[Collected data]
---

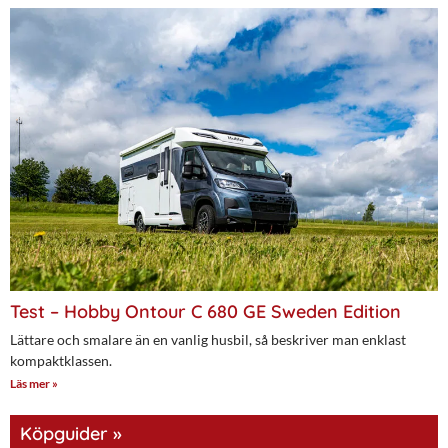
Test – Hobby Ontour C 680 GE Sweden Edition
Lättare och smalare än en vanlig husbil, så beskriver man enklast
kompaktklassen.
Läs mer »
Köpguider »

---

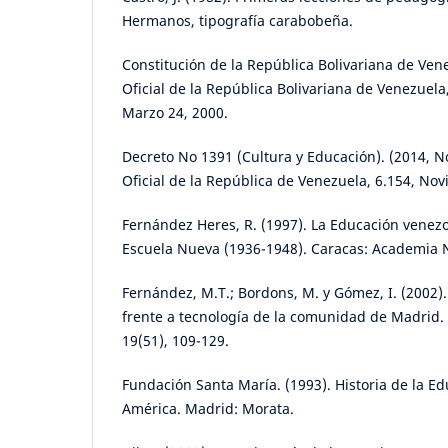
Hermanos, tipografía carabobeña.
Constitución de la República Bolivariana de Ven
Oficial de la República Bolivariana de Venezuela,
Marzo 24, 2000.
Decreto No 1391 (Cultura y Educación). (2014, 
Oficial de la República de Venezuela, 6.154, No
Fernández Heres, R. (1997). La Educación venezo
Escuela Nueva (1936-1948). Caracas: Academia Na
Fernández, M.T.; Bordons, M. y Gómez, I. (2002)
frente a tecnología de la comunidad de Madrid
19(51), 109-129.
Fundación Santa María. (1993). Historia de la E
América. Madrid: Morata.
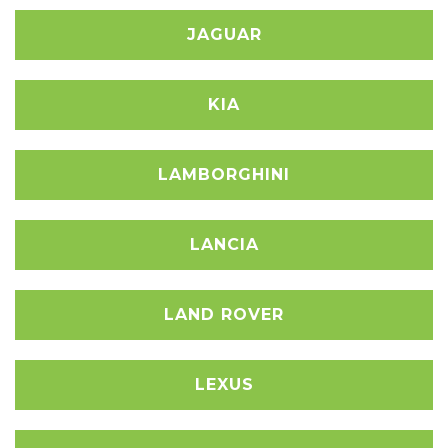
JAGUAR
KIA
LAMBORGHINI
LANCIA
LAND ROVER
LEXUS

---

Exercise instructions ▸ Pick each line holding "República" out of the entries above and return it.

Output of the exercise ▸
Constitución de la República Bolivariana de Ven
Oficial de la República Bolivariana de Venezuela,
Oficial de la República de Venezuela, 6.154, No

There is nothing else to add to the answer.